MIT researchers find key to efficient and inexpensive CO2 removal from seawater

In Massachusetts, a team of researchers at MIT says they may have found the key to a truly efficient and inexpensive removal mechanism to remove CO2 from seawater. The findings were reported recently in the journal Energy and Environmental Science.

The existing methods for removing carbon dioxide from seawater apply a voltage across a stack of membranes to acidify a feed stream by water splitting. This converts bicarbonates in the water to molecules of CO2, which can then be removed under vacuum.

The team came up with a reversible process consisting of membrane-free electrochemical cells. Reactive electrodes are used to release protons to the seawater fed to the cells, driving the release of the dissolved carbon dioxide from the water. The process is cyclic: It first acidifies the water to convert dissolved inorganic bicarbonates to molecular carbon dioxide, which is collected as a gas under vacuum. Then, the water is fed to a second set of cells with a reversed voltage, to recover the protons and turn the acidic water back to alkaline before releasing it back to the sea. Periodically, the roles of the two cells are reversed once one set of electrodes is depleted of protons (during acidification) and the other has been regenerated during alkalization.

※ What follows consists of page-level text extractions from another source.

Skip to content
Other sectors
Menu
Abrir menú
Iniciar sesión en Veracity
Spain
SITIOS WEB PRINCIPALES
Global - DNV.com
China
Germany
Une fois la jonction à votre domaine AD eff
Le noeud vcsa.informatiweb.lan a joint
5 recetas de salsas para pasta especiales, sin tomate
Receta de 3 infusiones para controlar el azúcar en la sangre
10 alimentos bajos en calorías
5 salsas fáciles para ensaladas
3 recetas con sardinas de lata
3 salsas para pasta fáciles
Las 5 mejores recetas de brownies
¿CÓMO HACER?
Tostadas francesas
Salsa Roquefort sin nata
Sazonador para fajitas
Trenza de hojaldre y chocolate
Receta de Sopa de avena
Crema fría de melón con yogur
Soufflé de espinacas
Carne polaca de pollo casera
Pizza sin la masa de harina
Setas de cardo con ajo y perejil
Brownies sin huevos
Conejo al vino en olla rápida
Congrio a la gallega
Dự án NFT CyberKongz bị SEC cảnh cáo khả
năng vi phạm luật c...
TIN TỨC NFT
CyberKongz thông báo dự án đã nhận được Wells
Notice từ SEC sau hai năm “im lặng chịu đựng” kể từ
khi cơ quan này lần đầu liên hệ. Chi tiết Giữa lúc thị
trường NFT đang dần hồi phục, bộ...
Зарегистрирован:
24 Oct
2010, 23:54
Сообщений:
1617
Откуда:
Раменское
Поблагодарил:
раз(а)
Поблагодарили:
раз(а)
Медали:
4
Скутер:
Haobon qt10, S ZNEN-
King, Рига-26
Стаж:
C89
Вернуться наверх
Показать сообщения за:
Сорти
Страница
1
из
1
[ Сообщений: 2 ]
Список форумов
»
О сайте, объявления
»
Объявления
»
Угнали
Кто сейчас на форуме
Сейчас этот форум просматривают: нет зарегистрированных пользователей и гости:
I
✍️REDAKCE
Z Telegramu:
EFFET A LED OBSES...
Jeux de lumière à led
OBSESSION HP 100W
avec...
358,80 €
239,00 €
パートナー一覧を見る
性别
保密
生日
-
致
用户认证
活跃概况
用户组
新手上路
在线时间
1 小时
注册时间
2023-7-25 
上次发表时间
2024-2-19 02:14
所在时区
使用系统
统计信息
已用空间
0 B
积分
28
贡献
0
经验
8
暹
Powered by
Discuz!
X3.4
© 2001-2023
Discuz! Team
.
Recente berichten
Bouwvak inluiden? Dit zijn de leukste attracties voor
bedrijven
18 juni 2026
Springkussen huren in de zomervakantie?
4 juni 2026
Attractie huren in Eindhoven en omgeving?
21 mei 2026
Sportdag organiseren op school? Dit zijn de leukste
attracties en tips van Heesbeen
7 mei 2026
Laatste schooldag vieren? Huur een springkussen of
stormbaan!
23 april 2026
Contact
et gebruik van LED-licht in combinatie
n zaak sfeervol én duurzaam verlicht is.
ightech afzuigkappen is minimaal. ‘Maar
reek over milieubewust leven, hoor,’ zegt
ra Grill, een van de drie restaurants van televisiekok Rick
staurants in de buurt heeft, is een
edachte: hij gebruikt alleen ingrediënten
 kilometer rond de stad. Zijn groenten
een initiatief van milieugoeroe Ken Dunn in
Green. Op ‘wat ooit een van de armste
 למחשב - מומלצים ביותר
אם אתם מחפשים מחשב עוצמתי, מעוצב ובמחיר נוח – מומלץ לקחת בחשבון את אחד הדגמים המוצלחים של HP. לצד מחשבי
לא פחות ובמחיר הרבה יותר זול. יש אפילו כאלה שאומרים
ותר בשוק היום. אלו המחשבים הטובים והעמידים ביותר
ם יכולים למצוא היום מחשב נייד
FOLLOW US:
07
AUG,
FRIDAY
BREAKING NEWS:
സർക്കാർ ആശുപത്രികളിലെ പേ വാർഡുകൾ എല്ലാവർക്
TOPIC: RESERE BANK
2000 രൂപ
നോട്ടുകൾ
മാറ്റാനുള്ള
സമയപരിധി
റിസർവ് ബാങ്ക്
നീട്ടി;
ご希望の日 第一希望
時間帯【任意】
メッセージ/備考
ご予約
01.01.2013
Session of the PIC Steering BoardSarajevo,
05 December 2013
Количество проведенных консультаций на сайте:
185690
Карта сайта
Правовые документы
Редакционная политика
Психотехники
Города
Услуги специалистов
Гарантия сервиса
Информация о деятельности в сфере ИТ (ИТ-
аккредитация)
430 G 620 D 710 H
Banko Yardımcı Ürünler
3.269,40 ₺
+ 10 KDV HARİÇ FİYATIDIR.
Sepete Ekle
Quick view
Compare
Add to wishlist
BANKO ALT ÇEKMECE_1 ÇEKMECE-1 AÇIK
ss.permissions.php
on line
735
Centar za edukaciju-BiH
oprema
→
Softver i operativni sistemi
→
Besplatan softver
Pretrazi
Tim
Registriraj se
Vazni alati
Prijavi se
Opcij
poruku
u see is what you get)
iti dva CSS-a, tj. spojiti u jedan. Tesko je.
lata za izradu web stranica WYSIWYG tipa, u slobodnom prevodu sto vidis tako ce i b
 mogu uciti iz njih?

This removal of carbon dioxide and reinjection of alkaline water could slowly start to reverse, at least locally, the acidification of the oceans that has been caused by carbon dioxide buildup, which in turn has threatened coral reefs and shellfish. The reinjection of alkaline water could be done through dispersed outlets or far offshore to avoid a local spike of alkalinity that could disrupt ecosystems.